(Task prompt): What is needed is the number of lines in the data below that include "zgody", stated by itself.

Collected data

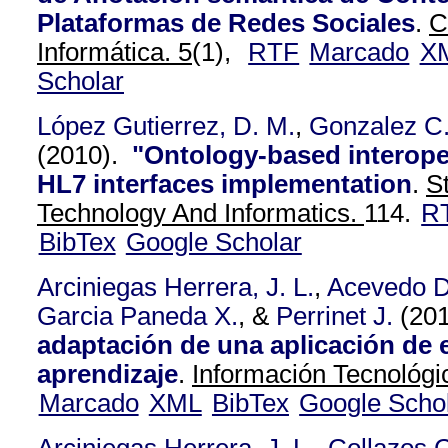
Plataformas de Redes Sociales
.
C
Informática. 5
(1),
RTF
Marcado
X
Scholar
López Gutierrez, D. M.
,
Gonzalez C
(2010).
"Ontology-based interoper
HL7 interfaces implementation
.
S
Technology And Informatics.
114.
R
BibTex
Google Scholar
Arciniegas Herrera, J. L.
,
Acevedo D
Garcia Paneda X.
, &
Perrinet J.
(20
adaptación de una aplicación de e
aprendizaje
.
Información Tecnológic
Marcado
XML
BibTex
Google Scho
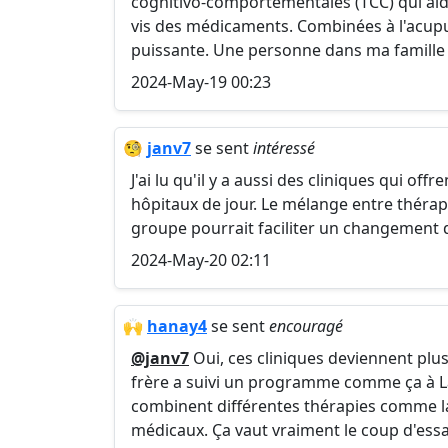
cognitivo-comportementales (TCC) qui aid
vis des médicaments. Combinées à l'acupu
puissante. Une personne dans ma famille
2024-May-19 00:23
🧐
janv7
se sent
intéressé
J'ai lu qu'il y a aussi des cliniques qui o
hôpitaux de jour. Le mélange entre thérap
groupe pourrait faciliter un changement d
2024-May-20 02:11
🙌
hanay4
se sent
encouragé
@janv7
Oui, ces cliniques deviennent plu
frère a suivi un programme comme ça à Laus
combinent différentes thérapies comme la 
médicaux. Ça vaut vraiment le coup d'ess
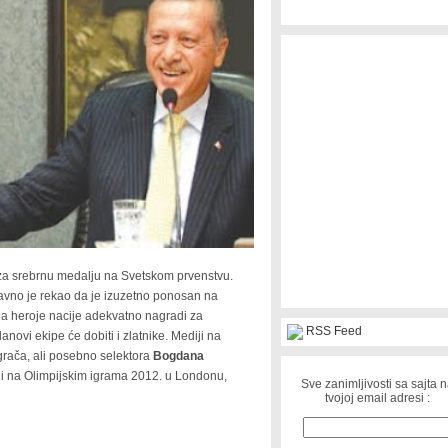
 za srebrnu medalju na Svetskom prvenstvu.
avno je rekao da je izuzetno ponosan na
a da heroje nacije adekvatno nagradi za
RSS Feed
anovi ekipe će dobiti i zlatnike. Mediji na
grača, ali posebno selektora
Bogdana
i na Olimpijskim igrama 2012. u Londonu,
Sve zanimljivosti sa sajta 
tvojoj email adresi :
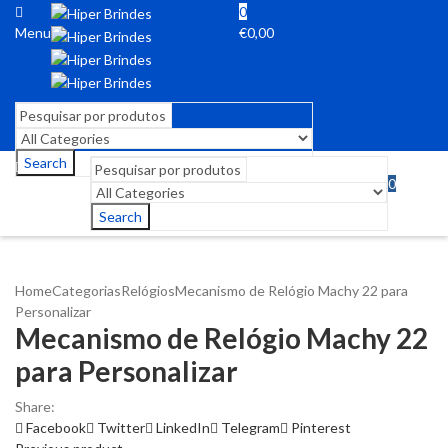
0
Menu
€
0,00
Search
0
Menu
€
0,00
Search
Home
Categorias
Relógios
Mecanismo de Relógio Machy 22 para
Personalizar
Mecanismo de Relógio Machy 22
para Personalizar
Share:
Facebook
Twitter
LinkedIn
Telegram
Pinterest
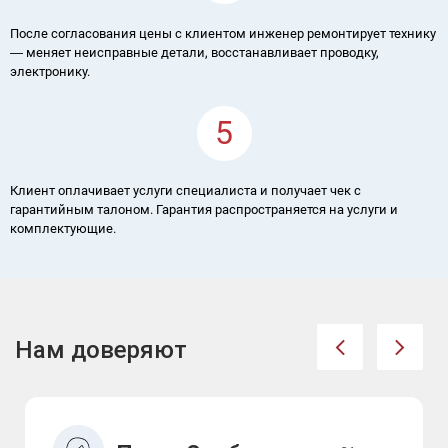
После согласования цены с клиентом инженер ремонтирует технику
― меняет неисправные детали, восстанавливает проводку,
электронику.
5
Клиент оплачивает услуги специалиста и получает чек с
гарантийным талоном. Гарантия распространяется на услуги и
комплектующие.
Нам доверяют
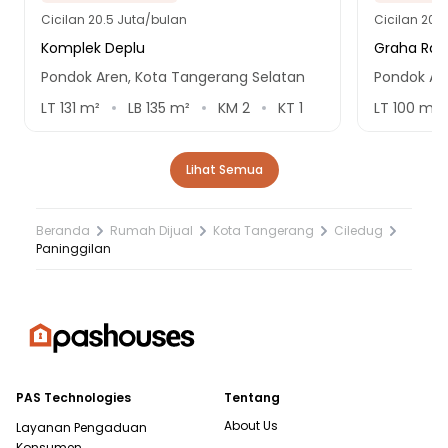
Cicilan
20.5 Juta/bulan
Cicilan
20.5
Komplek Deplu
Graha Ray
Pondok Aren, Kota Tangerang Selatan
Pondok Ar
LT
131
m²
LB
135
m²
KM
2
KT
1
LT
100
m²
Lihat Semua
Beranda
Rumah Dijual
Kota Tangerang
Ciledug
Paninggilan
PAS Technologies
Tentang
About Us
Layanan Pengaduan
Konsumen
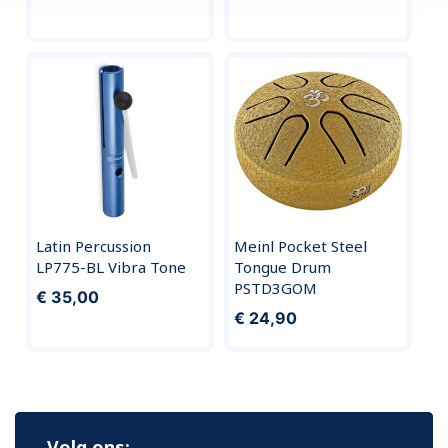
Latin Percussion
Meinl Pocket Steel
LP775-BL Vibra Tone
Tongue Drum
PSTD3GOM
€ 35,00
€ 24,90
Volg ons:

==

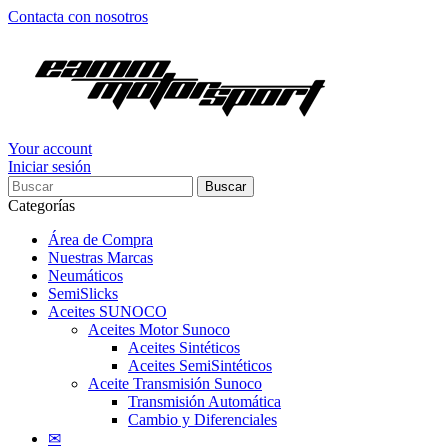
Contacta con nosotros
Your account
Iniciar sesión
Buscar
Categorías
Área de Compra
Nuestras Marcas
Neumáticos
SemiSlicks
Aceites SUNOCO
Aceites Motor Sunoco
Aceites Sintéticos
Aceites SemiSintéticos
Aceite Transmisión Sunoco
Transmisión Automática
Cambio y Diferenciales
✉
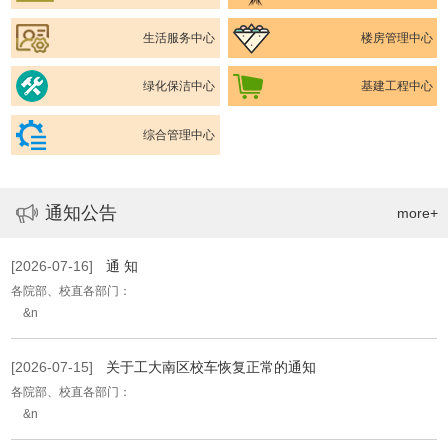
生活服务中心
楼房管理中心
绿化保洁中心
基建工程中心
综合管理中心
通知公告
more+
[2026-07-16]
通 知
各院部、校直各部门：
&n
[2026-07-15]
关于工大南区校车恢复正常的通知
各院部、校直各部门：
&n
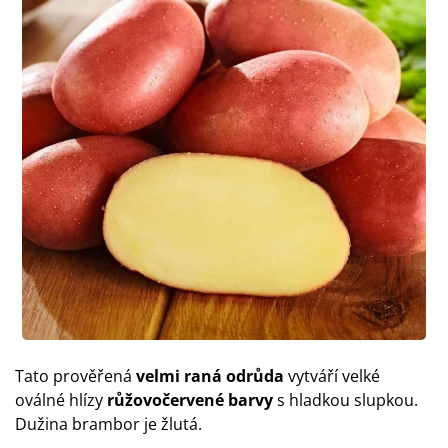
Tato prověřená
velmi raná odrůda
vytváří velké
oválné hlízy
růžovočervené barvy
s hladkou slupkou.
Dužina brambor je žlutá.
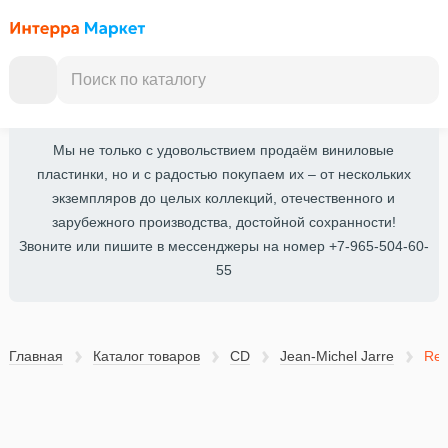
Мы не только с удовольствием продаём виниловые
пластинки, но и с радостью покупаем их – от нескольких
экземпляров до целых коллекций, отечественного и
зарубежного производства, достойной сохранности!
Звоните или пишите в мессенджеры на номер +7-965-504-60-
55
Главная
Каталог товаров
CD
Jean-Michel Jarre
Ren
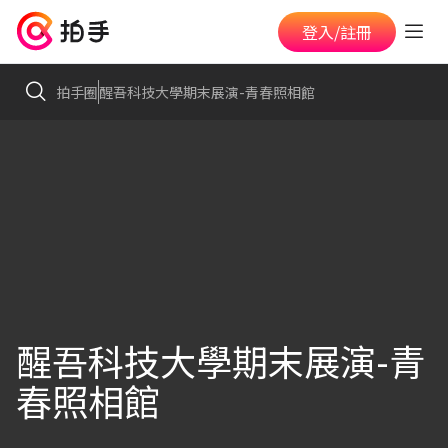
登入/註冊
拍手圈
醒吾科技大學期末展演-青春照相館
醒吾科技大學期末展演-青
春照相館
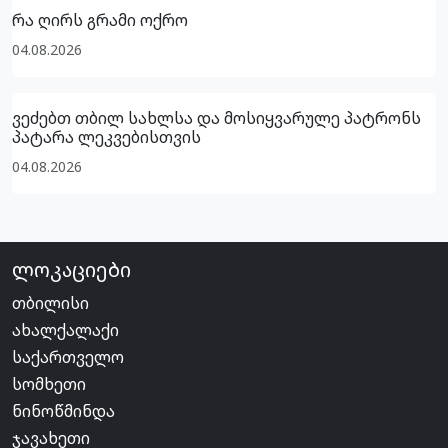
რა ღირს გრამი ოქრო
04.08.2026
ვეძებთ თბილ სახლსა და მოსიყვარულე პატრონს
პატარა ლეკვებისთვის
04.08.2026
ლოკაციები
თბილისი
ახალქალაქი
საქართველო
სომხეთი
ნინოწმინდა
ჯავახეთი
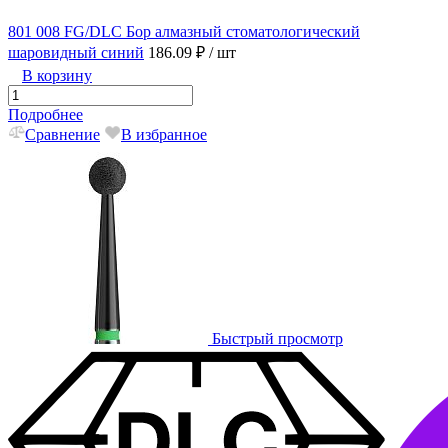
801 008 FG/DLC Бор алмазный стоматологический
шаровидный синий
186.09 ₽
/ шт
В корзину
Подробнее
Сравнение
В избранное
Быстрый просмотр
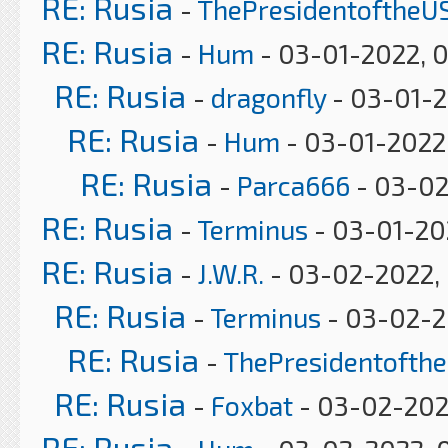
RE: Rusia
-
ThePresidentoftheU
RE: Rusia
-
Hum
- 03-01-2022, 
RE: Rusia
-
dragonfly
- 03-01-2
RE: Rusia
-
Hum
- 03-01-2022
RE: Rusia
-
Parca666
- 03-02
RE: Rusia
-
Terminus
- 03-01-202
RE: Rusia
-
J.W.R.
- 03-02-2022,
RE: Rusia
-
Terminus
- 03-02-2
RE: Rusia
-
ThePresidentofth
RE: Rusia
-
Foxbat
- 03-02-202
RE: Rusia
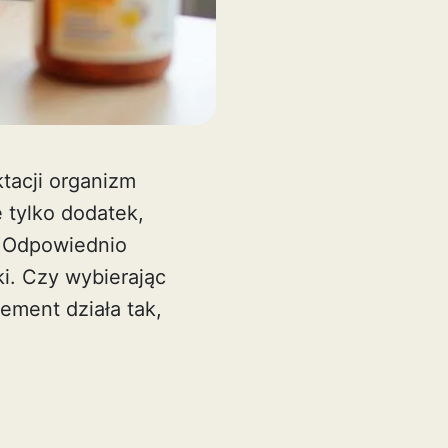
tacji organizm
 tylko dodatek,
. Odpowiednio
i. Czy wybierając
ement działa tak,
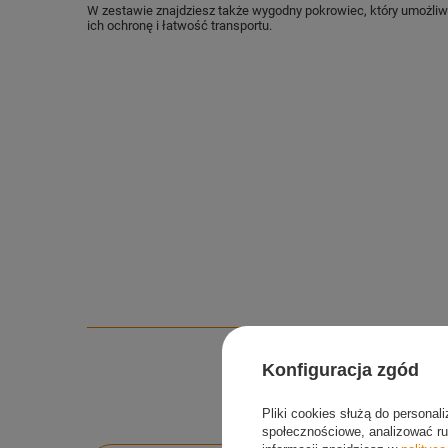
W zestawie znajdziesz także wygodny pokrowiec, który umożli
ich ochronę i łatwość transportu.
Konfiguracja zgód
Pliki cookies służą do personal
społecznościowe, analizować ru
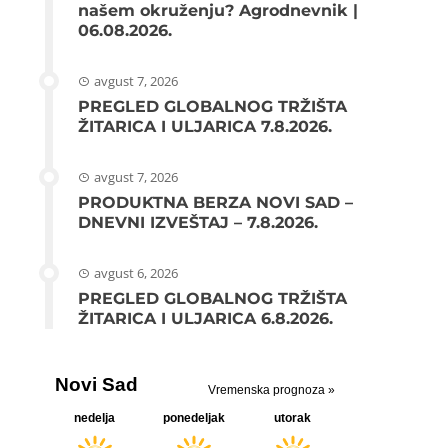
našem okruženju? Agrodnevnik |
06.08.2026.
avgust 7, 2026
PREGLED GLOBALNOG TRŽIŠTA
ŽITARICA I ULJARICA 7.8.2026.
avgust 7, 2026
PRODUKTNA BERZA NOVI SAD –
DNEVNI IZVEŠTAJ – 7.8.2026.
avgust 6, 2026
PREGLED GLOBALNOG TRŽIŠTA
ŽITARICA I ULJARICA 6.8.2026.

---

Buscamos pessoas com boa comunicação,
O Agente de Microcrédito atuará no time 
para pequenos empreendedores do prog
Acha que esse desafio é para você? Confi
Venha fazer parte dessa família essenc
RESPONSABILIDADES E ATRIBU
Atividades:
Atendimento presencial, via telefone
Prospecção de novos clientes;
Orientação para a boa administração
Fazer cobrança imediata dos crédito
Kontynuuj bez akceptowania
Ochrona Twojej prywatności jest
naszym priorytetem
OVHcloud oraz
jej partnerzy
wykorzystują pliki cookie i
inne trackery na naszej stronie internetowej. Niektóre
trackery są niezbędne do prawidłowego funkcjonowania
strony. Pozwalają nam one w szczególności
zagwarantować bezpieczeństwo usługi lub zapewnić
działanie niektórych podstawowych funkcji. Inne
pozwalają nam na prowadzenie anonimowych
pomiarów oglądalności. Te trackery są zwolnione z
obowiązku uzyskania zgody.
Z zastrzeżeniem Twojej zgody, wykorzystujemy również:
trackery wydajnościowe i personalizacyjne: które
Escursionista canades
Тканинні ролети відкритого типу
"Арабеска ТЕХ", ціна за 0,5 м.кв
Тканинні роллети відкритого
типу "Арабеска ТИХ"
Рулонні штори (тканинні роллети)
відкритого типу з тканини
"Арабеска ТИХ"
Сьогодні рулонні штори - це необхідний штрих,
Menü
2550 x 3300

(Answer box): 2